Japan Data

Heels, Makeup, and Earrings: Japanese Company Rules on Clothing and Appearance


As a Japanese online movement targets company rules forcing women to wear high heels, what do employees think about rules on clothing and appearance?

In a recent survey on gender differences in company regulations conducted by the Japanese Trade Union Confederation (Rengo), 57.1% of respondents answered that they have rules on clothing and appearance at their workplace. Among those who indicated there were different rules for men and women, 22.6% said these were connected with clothing, 9.1% were on what colors could be worn, and 16.8% on what type of shoes.

The main rules included men being required to wear suits (19.4%), men having to wear ties (19.6%), men not being allowed to wear earrings (32.9%), and women having to wear makeup (15.1%). There were also rules on the height of heels for women in the workplaces of 19.4% of respondents.

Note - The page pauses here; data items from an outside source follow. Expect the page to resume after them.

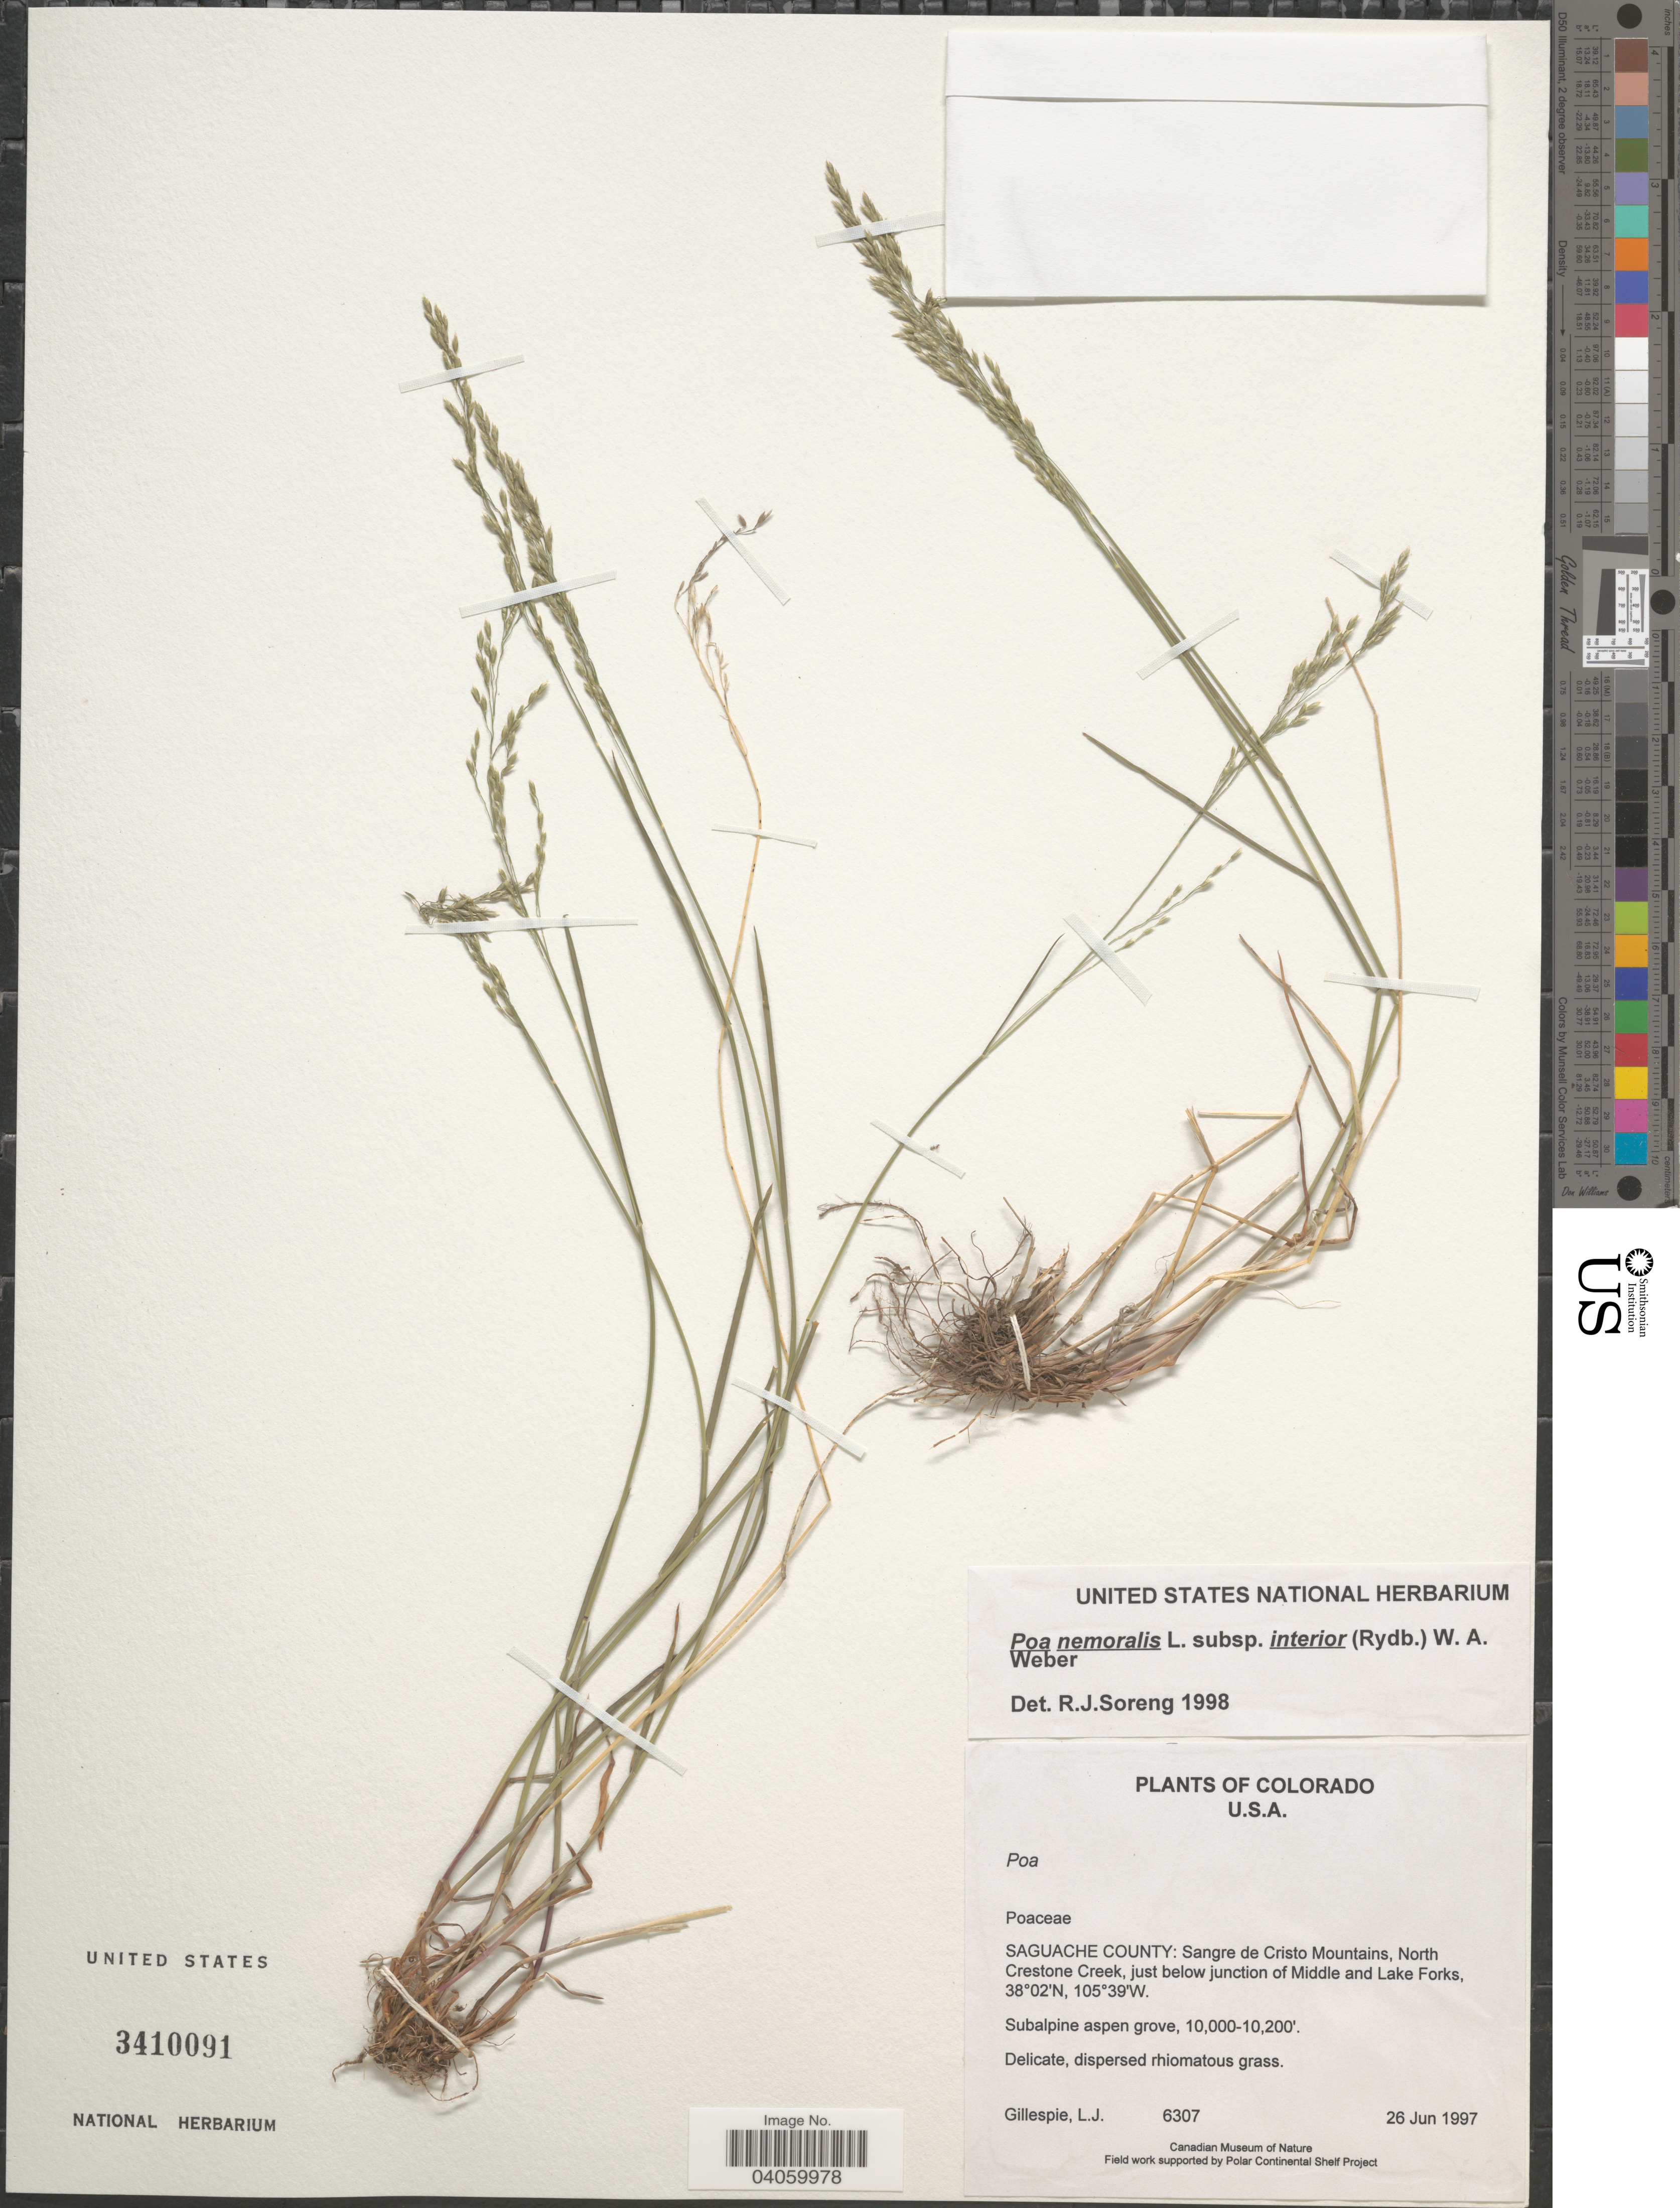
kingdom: Plantae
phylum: Tracheophyta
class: Liliopsida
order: Poales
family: Poaceae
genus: Poa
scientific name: Poa interior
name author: Rydb.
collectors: L. Gillespie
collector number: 6307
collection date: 1997-06-26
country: United States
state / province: Colorado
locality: Saguache County: Sangre de Cristo Mountains, North Crestone Creek, just below junction of Middle and Lake Forks.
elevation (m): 3048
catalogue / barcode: US 3410091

When asked their opinions about rules on clothing and appearance, 49.8% of men and 60.0% of women answered that they felt basic rules were enough. Combined with those who answered these matters should be left to the individual and those who said there should be no rules at all, this amounted to around 70% of men and 80% of women.

Where rules did differ by gender, more men than women felt that it was something that could not be helped, while more women wanted the same rules for everyone.

In 2019, momentum built to change the thinking that the rules are something that just have to be accepted. Thanks to freelance writer Ishikawa Yumi’s posting on Twitter, the #KuToo movement protesting about women being forced to wear high heels at work has spread nationally. This hashtag was so chosen as it is not only a nod to #MeToo, but also sounds like the Japanese words kutsu (shoes) and kutsū (pain).